You know, folks, the graveyard of empires doesn't beat outsiders.
It outlasts them.
And it outlasts them every time.
Joshua Elisek, let me get a final minute wrap up from you.
On the topic of American storytelling, one of the most, another interesting story that maps onto this, and which is why the neoliberal experiment fails every single time, the British Empire applied that same mindset to the American colonies.
Of course, we've retold ourselves this glorious new story, but the British Empire and the Southern colonies, they backed what we might call the rednecks who were loyalists living in the backwoods of the southern colonies rather than ally with the local southern aristocracy.
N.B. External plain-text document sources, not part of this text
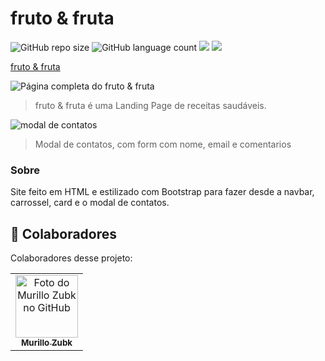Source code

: # fruto & fruta

![GitHub repo size](https://img.shields.io/github/repo-size/MZubk/fruto-fruta?style=for-the-badge)
![GitHub language count](https://img.shields.io/github/languages/count/MZubk/fruto-fruta?style=for-the-badge)
<img src="https://img.shields.io/badge/HTML5-E34F26?style=for-the-badge&logo=html5&logoColor=white" />
<img src="https://img.shields.io/badge/Bootstrap-563D7C?style=for-the-badge&logo=bootstrap&logoColor=white"/>



<a href="https://fruto-fruta-two.vercel.app/">fruto & fruta</a>

<img src="https://user-images.githubusercontent.com/69257259/262417219-5d1629df-e83b-4643-ae2c-eba600e91dcc.png" alt="Página completa do fruto & fruta">

> fruto & fruta é uma Landing Page de receitas saudáveis.

<img src="https://user-images.githubusercontent.com/69257259/262417368-f29f649a-bd9a-4500-99ee-5fe932300ab0.png" alt="modal de contatos">

> Modal de contatos, com form com nome, email e comentarios

### Sobre

Site feito em HTML e estilizado com Bootstrap para fazer desde a navbar, carrossel, card e o modal de contatos.

## 🤝 Colaboradores

Colaboradores desse projeto:

<table>
  <tr>
    <td align="center">
      <a href="#">
        <img src="https://github.com/mzubk.png" width="100px;" alt="Foto do Murillo Zubk no GitHub"/><br>
        <sub>
          <b>Murillo Zubk</b>
        </sub>
      </a>
    </td>    
  </tr>
</table>
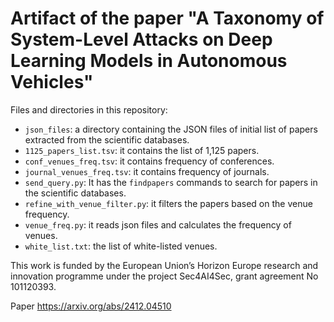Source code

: # Artifact of the paper "A Taxonomy of System-Level Attacks on Deep Learning Models in Autonomous Vehicles"

Files and directories in this repository:
- `json_files`: a directory containing the JSON files of initial list of papers extracted from the scientific databases.
- `1125_papers_list.tsv`: it contains the list of 1,125 papers.
- `conf_venues_freq.tsv`: it contains frequency of conferences.
- `journal_venues_freq.tsv`: it contains frequency of journals.
- `send_query.py`: It has the `findpapers` commands to search for papers in the scientific databases.
- `refine_with_venue_filter.py`: it filters the papers based on the venue frequency.
- `venue_freq.py`: it reads json files and calculates the frequency of venues.
- `white_list.txt`: the list of white-listed venues.


This work is funded by the European Union’s Horizon Europe research
and innovation programme under the project Sec4AI4Sec, grant agreement No 101120393.

Paper https://arxiv.org/abs/2412.04510
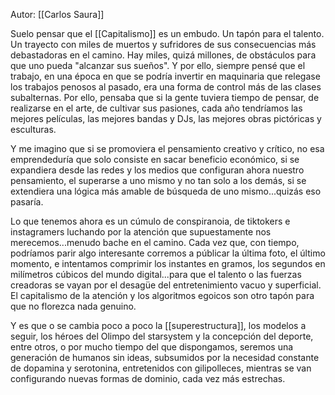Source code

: ---
---

Autor: [[Carlos Saura]]

Suelo pensar que el [[Capitalismo]] es un embudo. Un tapón para el talento. Un trayecto con miles de muertos y sufridores de sus consecuencias más debastadoras en el camino. Hay miles, quizá millones, de obstáculos para que uno pueda "alcanzar sus sueños". Y por ello, siempre pensé que el trabajo, en una época en que se podría invertir en maquinaria que relegase los trabajos penosos al pasado, era una forma de control más de las clases subalternas. Por ello, pensaba que si la gente tuviera tiempo de pensar, de realizarse en el arte, de cultivar sus pasiones, cada año tendríamos las mejores películas, las mejores bandas y DJs, las mejores obras pictóricas y esculturas.

Y me imagino que si se promoviera el pensamiento creativo y crítico, no esa emprendeduría que solo consiste en sacar beneficio económico, si se expandiera desde las redes y los medios que configuran ahora nuestro pensamiento, el superarse a uno mismo y no tan solo a los demás, si se extendiera una lógica más amable de búsqueda de uno mismo...quizás eso pasaría.

Lo que tenemos ahora es un cúmulo de conspiranoia, de tiktokers e instagramers luchando por la atención que supuestamente nos merecemos...menudo bache en el camino. Cada vez que, con tiempo, podríamos parir algo interesante corremos a públicar la última foto, el último momento, e intentamos comprimir los instantes en gramos, los segundos en milímetros cúbicos del mundo digital...para que el talento o las fuerzas creadoras se vayan por el desagüe del entretenimiento vacuo y superficial. El capitalismo de la atención y los algoritmos egoicos son otro tapón para que no florezca nada genuino.

Y es que o se cambia poco a poco la [[superestructura]], los modelos a seguir, los héroes del Olimpo del starsystem y la concepción del deporte, entre otros, o por mucho tiempo del que dispongamos, seremos una generación de humanos sin ideas, subsumidos por la necesidad constante de dopamina y serotonina, entretenidos con gilipolleces, mientras se van configurando nuevas formas de dominio, cada vez más estrechas.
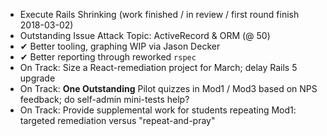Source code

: * Execute Rails Shrinking (work finished / in review / first round finish 2018-03-02)
* Outstanding Issue Attack Topic: ActiveRecord & ORM (@ 50)
* &#x2714; Better tooling, graphing WIP via Jason Decker
* &#x2714; Better reporting through reworked `rspec`
* On Track: Size a React-remediation project for March; delay Rails 5 upgrade
* On Track: **One Outstanding** Pilot quizzes in Mod1 / Mod3 based on NPS feedback; do self-admin mini-tests help?
* On Track: Provide supplemental work for students repeating Mod1: targeted remediation versus "repeat-and-pray"
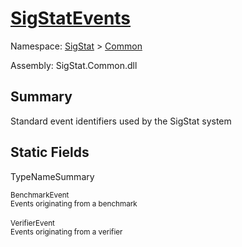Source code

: # [SigStatEvents](./SigStatEvents.md)

Namespace: [SigStat]() > [Common](./README.md)

Assembly: SigStat.Common.dll

## Summary
Standard event identifiers used by the SigStat system

## Static Fields

TypeNameSummary

<sub>BenchmarkEvent</sub><br><sub>Events originating from a benchmark</sub><br><br>
<sub>VerifierEvent</sub><br><sub>Events originating from a verifier</sub><br><br>



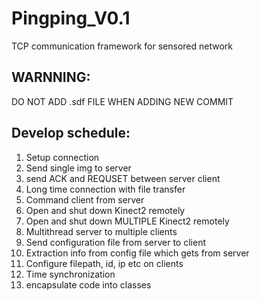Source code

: # Pingping_V0.1
TCP communication framework for sensored network


## WARNNING:
DO NOT ADD .sdf FILE WHEN ADDING NEW COMMIT


## Develop schedule:
  1. Setup connection
  2. Send single img to server
  3. send ACK and REQUSET between server client
  4. Long time connection with file transfer
  5. Command client from server
  6. Open and shut down Kinect2 remotely
  7. Open and shut down MULTIPLE Kinect2 remotely
  8. Multithread server to multiple clients
  9. Send configuration file from server to client
  10. Extraction info from config file which gets from server
  11. Configure filepath, id, ip etc on clients
  12. Time synchronization
  13. encapsulate code into classes

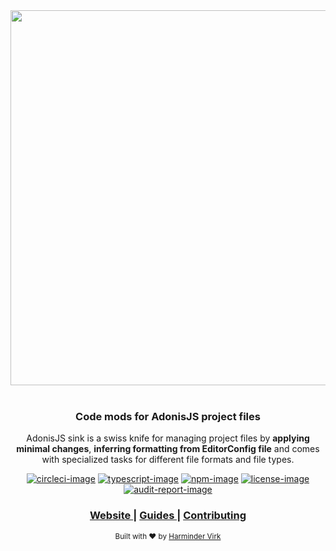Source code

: <div align="center">
  <img src="https://res.cloudinary.com/adonisjs/image/upload/q_100/v1558612869/adonis-readme_zscycu.jpg" width="600px">
</div>

<br />

<div align="center">
  <h3>Code mods for AdonisJS project files</h3>
  <p>AdonisJS sink is a swiss knife for managing project files by <strong>applying minimal changes</strong>, <strong>inferring formatting from EditorConfig file</strong> and comes with specialized tasks for different file formats and file types.</p>
</div>

<div align="center">

[![circleci-image]][circleci-url] [![typescript-image]][typescript-url] [![npm-image]][npm-url] [![license-image]][license-url] [![audit-report-image]][audit-report-url]

</div>

<div align="center">
  <h3>
    <a href="https://adonisjs.com">
      Website
    </a>
    <span> | </span>
    <a href="https://adonisjs.com/packages/sink">
      Guides
    </a>
    <span> | </span>
    <a href="CONTRIBUTING.md">
      Contributing
    </a>
  </h3>
</div>

<div align="center">
  <sub>Built with ❤︎ by <a href="https://github.com/thetutlage">Harminder Virk</a>
</div>

[circleci-image]: https://img.shields.io/circleci/project/github/adonisjs/sink/master.svg?style=for-the-badge&logo=circleci
[circleci-url]: https://circleci.com/gh/adonisjs/sink "circleci"

[typescript-image]: https://img.shields.io/badge/Typescript-294E80.svg?style=for-the-badge&logo=typescript
[typescript-url]:  "typescript"

[npm-image]: https://img.shields.io/npm/v/@adonisjs/sink/alpha.svg?style=for-the-badge&logo=npm
[npm-url]: https://npmjs.org/package/@adonisjs/sink/v/alpha "npm"

[license-image]: https://img.shields.io/npm/l/@adonisjs/sink?color=blueviolet&style=for-the-badge
[license-url]: LICENSE.md "license"

[audit-report-image]: https://img.shields.io/badge/-Audit%20Report-blueviolet?style=for-the-badge
[audit-report-url]: https://htmlpreview.github.io/?https://github.com/adonisjs/sink/blob/develop/npm-audit.html "audit-report"
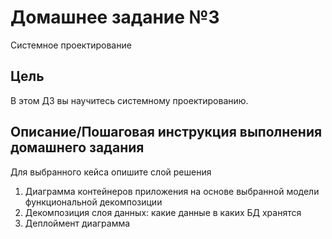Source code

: # Домашнее задание №3

Системное проектирование

## Цель

В этом ДЗ вы научитесь системному проектированию.

## Описание/Пошаговая инструкция выполнения домашнего задания

Для выбранного кейса опишите слой решения

1. Диаграмма контейнеров приложения на основе выбранной модели функциональной декомпозиции
2. Декомпозиция слоя данных: какие данные в каких БД хранятся
3. Деплоймент диаграмма
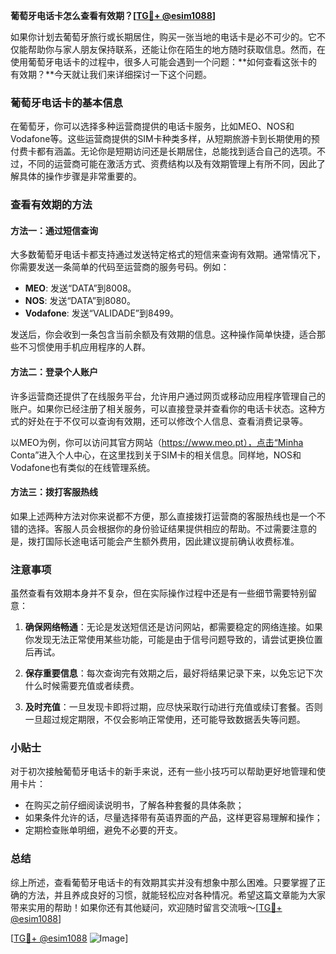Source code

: **葡萄牙电话卡怎么查看有效期？[[TG💪+ @esim1088](https://t.me/s/esim1088)]**

如果你计划去葡萄牙旅行或长期居住，购买一张当地的电话卡是必不可少的。它不仅能帮助你与家人朋友保持联系，还能让你在陌生的地方随时获取信息。然而，在使用葡萄牙电话卡的过程中，很多人可能会遇到一个问题：**如何查看这张卡的有效期？**今天就让我们来详细探讨一下这个问题。

### 葡萄牙电话卡的基本信息

在葡萄牙，你可以选择多种运营商提供的电话卡服务，比如MEO、NOS和Vodafone等。这些运营商提供的SIM卡种类多样，从短期旅游卡到长期使用的预付费卡都有涵盖。无论你是短期访问还是长期居住，总能找到适合自己的选项。不过，不同的运营商可能在激活方式、资费结构以及有效期管理上有所不同，因此了解具体的操作步骤是非常重要的。

### 查看有效期的方法

#### 方法一：通过短信查询

大多数葡萄牙电话卡都支持通过发送特定格式的短信来查询有效期。通常情况下，你需要发送一条简单的代码至运营商的服务号码。例如：

- **MEO**: 发送“DATA”到8008。
- **NOS**: 发送“DATA”到8080。
- **Vodafone**: 发送“VALIDADE”到8499。

发送后，你会收到一条包含当前余额及有效期的信息。这种操作简单快捷，适合那些不习惯使用手机应用程序的人群。

#### 方法二：登录个人账户

许多运营商还提供了在线服务平台，允许用户通过网页或移动应用程序管理自己的账户。如果你已经注册了相关服务，可以直接登录并查看你的电话卡状态。这种方式的好处在于不仅可以查询有效期，还可以修改个人信息、查看消费记录等。

以MEO为例，你可以访问其官方网站（https://www.meo.pt），点击“Minha Conta”进入个人中心，在这里找到关于SIM卡的相关信息。同样地，NOS和Vodafone也有类似的在线管理系统。

#### 方法三：拨打客服热线

如果上述两种方法对你来说都不方便，那么直接拨打运营商的客服热线也是一个不错的选择。客服人员会根据你的身份验证结果提供相应的帮助。不过需要注意的是，拨打国际长途电话可能会产生额外费用，因此建议提前确认收费标准。

### 注意事项

虽然查看有效期本身并不复杂，但在实际操作过程中还是有一些细节需要特别留意：

1. **确保网络畅通**：无论是发送短信还是访问网站，都需要稳定的网络连接。如果你发现无法正常使用某些功能，可能是由于信号问题导致的，请尝试更换位置后再试。
   
2. **保存重要信息**：每次查询完有效期之后，最好将结果记录下来，以免忘记下次什么时候需要充值或者续费。

3. **及时充值**：一旦发现卡即将过期，应尽快采取行动进行充值或续订套餐。否则一旦超过规定期限，不仅会影响正常使用，还可能导致数据丢失等问题。

### 小贴士

对于初次接触葡萄牙电话卡的新手来说，还有一些小技巧可以帮助更好地管理和使用卡片：

- 在购买之前仔细阅读说明书，了解各种套餐的具体条款；
- 如果条件允许的话，尽量选择带有英语界面的产品，这样更容易理解和操作；
- 定期检查账单明细，避免不必要的开支。

### 总结

综上所述，查看葡萄牙电话卡的有效期其实并没有想象中那么困难。只要掌握了正确的方法，并且养成良好的习惯，就能轻松应对各种情况。希望这篇文章能为大家带来实用的帮助！如果你还有其他疑问，欢迎随时留言交流哦～[[TG💪+ @esim1088](https://t.me/s/esim1088)]

[[TG💪+ @esim1088](https://t.me/s/esim1088) ![Image](https://i.postimg.cc/4NQfJmqS/Snipaste-2025-05-13-00-14-12.png)]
And what ended up happening by them equipping the backwoods Scots-Irish who despise the uptight hoity-toity southern colonists, they engaged in total warfare, murdering entire families, including the women and the children.
The Scots-Irish loyalists did, who were given power, who were given resources.
And it absolutely horrified the British that they had created this massive bloodshed.
And that, of course, created propaganda, which then turned the entirety against the British experiment.
Ironically, the United States and it with its geography and its unique cultural situation was the graveyard of the British Empire.
This is why it's so important that we learn our own politically incorrect history and we separate which is ghostwritten by the victors versus that which actually happened that's far darker than most of us are prepared to read.
Folks, this has been episode one, Tales of Regime Change, Graveyard of Empires, Afghanistan.